Now, last week was the first time I’d actually tallied up all the minutes spent on grooming, and so I don’t know what my grand total was back when I was washing my hair every day. But it wasn’t until I did this week’s experiment that I realized my shower-to-door time is back to where it was when I was washing my hair every day. Somewhere along the line, I unintentionally decided that just under an hour was an acceptable amount of time to spend grooming myself every day. And when I cut out a major time expenditure—washing my hair—I expanded the rest of my beauty labor in order to fill the time I’d allotted to my appearance. They’re small things, but they add up: A year ago, I didn’t wear lipstick or eyebrow pencil, and I wore eye pencil, not liquid liner, which takes more time and care to apply. I still wore an updo, but my hair was shorter then and required less work to stay secure. I rarely painted my nails, and I’d easily skip a day or two of shaving my legs; now my nails are generally painted, and I shave every time I shower. (I finally admitted that stubble makes me feel plain old grody, and the untended leg hair look doesn't really work for me, so I suck it up even though shaving is a total drag.)

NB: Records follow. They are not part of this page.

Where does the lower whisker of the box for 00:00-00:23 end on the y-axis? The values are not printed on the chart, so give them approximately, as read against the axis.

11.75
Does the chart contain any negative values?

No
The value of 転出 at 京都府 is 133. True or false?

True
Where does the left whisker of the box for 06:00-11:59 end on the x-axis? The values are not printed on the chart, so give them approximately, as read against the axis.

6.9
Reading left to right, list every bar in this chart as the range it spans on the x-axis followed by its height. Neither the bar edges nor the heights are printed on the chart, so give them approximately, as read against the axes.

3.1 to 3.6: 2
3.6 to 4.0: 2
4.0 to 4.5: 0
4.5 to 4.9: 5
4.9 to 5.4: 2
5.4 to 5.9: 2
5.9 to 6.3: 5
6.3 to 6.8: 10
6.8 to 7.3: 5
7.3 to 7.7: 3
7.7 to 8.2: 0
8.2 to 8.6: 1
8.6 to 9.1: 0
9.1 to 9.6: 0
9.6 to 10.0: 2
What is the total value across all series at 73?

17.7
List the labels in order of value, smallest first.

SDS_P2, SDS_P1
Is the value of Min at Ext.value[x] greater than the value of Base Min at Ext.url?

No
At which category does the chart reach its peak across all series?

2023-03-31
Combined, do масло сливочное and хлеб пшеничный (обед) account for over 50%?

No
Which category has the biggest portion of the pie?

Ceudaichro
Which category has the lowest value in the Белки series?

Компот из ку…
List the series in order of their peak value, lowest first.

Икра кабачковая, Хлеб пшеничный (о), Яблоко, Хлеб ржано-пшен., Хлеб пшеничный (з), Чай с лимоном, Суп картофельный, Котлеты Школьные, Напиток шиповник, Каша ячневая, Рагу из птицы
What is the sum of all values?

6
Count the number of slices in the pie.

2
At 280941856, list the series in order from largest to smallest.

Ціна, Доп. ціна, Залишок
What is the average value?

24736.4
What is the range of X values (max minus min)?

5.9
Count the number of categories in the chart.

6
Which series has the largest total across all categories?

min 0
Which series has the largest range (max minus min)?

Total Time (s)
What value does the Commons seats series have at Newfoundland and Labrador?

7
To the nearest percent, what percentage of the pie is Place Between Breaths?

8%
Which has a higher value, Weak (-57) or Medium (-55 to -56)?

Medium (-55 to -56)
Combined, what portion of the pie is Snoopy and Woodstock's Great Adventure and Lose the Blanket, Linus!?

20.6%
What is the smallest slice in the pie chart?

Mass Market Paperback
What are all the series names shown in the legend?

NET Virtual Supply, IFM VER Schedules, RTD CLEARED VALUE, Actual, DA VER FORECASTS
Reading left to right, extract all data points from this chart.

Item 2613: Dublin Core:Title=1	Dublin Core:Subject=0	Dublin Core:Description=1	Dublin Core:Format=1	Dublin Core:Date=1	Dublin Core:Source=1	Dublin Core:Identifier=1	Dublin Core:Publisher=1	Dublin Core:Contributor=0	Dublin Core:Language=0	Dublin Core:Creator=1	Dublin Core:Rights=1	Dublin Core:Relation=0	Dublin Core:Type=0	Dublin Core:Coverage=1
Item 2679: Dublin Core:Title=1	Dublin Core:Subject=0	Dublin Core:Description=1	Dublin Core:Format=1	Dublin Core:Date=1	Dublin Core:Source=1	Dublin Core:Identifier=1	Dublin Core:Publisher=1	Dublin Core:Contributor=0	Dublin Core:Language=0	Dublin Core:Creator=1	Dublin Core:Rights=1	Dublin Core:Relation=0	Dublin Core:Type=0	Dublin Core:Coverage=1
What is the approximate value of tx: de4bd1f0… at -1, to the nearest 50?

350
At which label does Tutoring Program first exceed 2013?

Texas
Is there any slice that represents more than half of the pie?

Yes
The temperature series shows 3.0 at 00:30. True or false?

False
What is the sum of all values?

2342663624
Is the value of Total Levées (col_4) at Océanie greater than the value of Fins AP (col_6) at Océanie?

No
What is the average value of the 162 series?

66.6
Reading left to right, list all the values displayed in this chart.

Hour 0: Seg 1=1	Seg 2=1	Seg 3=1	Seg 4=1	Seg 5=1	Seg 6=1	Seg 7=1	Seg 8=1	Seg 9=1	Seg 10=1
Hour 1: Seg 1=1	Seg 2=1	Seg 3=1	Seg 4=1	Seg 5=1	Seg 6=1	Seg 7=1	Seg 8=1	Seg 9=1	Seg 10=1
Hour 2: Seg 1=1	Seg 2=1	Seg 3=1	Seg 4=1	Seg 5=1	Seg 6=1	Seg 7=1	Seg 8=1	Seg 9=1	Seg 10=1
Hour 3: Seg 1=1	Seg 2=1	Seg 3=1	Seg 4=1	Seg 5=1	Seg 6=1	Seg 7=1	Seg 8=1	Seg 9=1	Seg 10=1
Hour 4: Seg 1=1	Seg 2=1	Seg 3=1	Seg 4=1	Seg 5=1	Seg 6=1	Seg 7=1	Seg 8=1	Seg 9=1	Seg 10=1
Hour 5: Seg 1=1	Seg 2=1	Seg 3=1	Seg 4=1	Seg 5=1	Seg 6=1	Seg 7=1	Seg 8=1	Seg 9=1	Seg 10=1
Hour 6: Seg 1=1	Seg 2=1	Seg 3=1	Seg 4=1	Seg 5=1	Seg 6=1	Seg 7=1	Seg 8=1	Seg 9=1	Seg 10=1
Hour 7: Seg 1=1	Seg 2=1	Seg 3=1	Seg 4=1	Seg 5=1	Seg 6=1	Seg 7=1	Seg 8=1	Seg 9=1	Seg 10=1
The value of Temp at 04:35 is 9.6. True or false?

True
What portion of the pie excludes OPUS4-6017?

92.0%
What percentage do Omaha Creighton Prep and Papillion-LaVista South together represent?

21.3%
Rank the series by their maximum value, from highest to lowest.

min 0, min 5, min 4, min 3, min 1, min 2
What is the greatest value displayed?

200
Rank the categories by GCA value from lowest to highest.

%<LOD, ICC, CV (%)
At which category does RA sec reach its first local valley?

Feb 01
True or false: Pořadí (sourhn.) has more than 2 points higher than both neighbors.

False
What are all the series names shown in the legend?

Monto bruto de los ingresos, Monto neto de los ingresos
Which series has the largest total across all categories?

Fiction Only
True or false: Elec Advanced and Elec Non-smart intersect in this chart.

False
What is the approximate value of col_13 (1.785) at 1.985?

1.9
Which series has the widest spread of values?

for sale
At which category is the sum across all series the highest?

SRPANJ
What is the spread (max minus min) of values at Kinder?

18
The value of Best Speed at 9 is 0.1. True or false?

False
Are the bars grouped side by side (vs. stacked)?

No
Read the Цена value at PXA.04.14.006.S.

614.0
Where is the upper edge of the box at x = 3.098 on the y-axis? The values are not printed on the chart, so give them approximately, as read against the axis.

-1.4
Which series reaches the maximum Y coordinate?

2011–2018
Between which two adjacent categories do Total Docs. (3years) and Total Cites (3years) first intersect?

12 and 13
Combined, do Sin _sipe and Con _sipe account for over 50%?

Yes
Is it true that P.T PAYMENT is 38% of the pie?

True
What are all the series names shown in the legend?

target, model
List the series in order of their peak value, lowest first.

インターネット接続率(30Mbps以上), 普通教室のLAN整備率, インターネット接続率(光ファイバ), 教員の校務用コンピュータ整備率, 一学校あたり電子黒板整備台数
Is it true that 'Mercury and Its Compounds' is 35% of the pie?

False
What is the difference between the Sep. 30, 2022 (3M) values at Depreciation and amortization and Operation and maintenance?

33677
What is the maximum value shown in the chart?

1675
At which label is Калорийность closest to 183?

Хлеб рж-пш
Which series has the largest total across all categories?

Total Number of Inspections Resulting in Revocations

Now, if I were an economist I might look at this and say I’m being irrational, that by successfully cutting down on beauty labor only to reallocate that time to more beauty labor is defeating my own stated purpose (and adding on financial cost, with the lipstick, liquid liner, etc.). But another economist might look at my morning routine—you know, because economists are lined up outside my bathroom—and argue that I’m actually maximizing my utility by exchanging invisible labor (hair-washing) for visible labor (color cosmetics). And if utility is defined as the amount of satisfaction derived from any particular good, certainly my lipstick utility is higher than my blow-drying utility, since blow-drying is bo-ring and lipstick is not.
But my own personal lipstick index aside (though rumor has it it's now a nail polish index?), I’m wondering what it means that I’m right back to a just-under-an-hour morning routine—which, by the way, is pretty much where I’ve been since high school. I keep taking steps to minimize my routine, but then I’ll add other steps back on, all without realizing that’s what I’m doing. Maybe my personal rhythm is such that 55 minutes just feels right—enough time for it to feel like an unrushed ritual, not so much time that it seriously takes away from other things I might be doing with that time. (And about half of my grooming minutes are spent doing things I’d be doing even if I stopped all beauty labor—showering, brushing my teeth, clipping my nails, etc.)
I’m wondering about other people’s experiences with this. How long does it take you to get ready in the morning? Has that changed greatly over the years? Are there things you do in your morning routine that you didn’t do a year ago--or things you stopped doing?